Eventually—an hour or so after I climbed into the chair—it clicked.
As before, there was no warning. Just a sharp transition in my visual input—switching from the signals in my optic nerves to those in hers, intercepted and translated by the control structures.
I found myself in a room this time, not a corridor. I was reclining, but more fully than in the dental chair. I was in a bed, lying nearly horizontal but with my head propped up against pillows.
I could feel them. I’d been a disembodied presence during the first glimpse, seeing but not experiencing, but now there was a tactile component to the immersion. I registered a soft enclosing pressure around the back of my neck, as well as a faint scratchiness, not quite sharp enough to count as discomfort. Excited by this new level of sensory detail, I made an unconscious effort to alter the angle of my gaze. More of the room came into view, but out of focus, as if through foggy glass.
It was a hospital room.
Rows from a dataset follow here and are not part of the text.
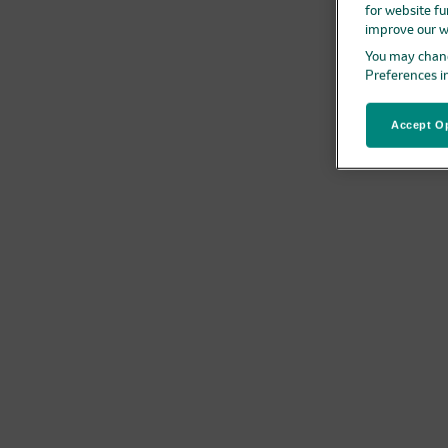
for website fu
improve our w
You may chang
Preferences i
Accept Op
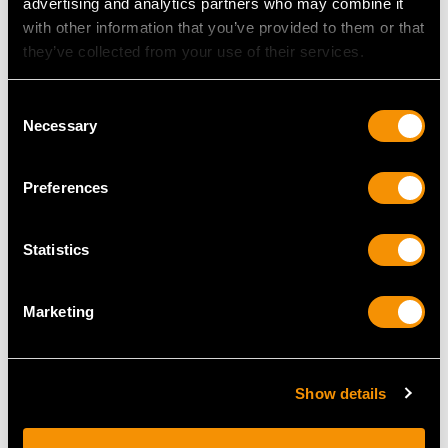
advertising and analytics partners who may combine it
Height of setting 5.55mm/0.22"
with other information that you’ve provided to them or that
they’ve collected from your use of their services.
RING SIZE
Consent
Necessary
Selection
UK Size Q
USA Size 8
Preferences
The
ring size
may be professionally adjusted in size on
request to meet your personal requirements.
Statistics
Marketing
WEIGHT
4.20 grams
Show details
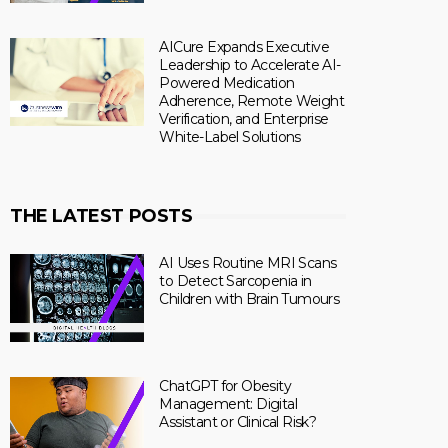
AICure Expands Executive
Leadership to Accelerate AI-
Powered Medication
Adherence, Remote Weight
Verification, and Enterprise
White-Label Solutions
THE LATEST POSTS
AI Uses Routine MRI Scans
to Detect Sarcopenia in
Children with Brain Tumours
ChatGPT for Obesity
Management: Digital
Assistant or Clinical Risk?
To the left was
a wall with an outside window, blinds drawn and angled slightly to deflect daylight. In front of me, beyond the foot of the bed, was a blank wall with a blank rectangular screen attached via an angled bracket. To my right was a partition wall containing a door and a curtained window, which must face out into a corridor or ward.
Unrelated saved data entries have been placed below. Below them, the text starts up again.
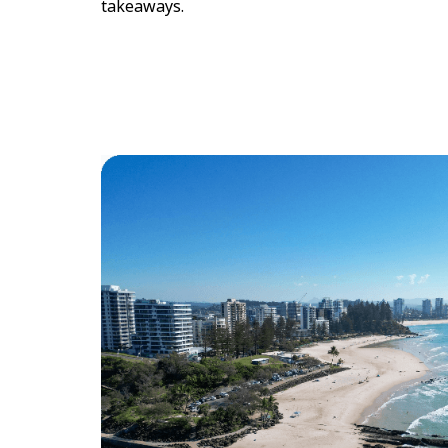
takeaways.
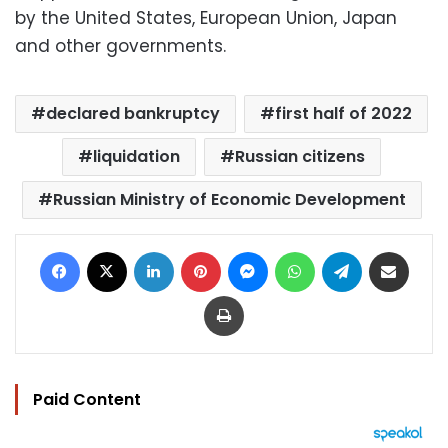
by the United States, European Union, Japan
and other governments.
declared bankruptcy
first half of 2022
liquidation
Russian citizens
Russian Ministry of Economic Development
Facebook
X
LinkedIn
Pinterest
Messenger
WhatsApp
Telegram
Share via Email
Print
Paid Content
I swivelled my gaze a bit more, moving her entire head. I felt a variation in the scratchiness, my head shifting on the pillow. Bedside cabinets to the left and right. A chair with padding coming out of its fabric. A fire extinguisher by the door.
Now came an auditory impression. It must have been there all along, but I was only now processing it. Low voices, coming from the other side of the door. Footsteps, doors opening and closing. Beeps and electronic tones. Telephone sounds, hospital noises. The ordinary, busy clamour of a large institution. It could be a school, a government building, our own project. It didn’t sound like the past.
I was able to move my head, so I tried my right arm. It responded, even if it felt as if I were trying to push my way through treacle. I lifted it as high as I could go. My sleeve fell back, exposing skin nearly all the way to the elbow joint. I spread her fingers, marvelling at the supreme strangeness of this moment. Whoever my host was, she was definitely younger than me, and all skin and bone.
We knew almost nothing about her, except that she was female. Even that was uncertain. When we dropped the initiating spore into her head via the time-probe, before the spore began to extend itself into a functioning control structure, the spore had run some basic biochemical tests on its immediate environment, and then sent the results of those tests back up to the present using the Luba Pair. The tests had indicated female blood chemistry, but it would have to wait until I was in the body before we had definite verification of gender, ethnicity, age and so forth.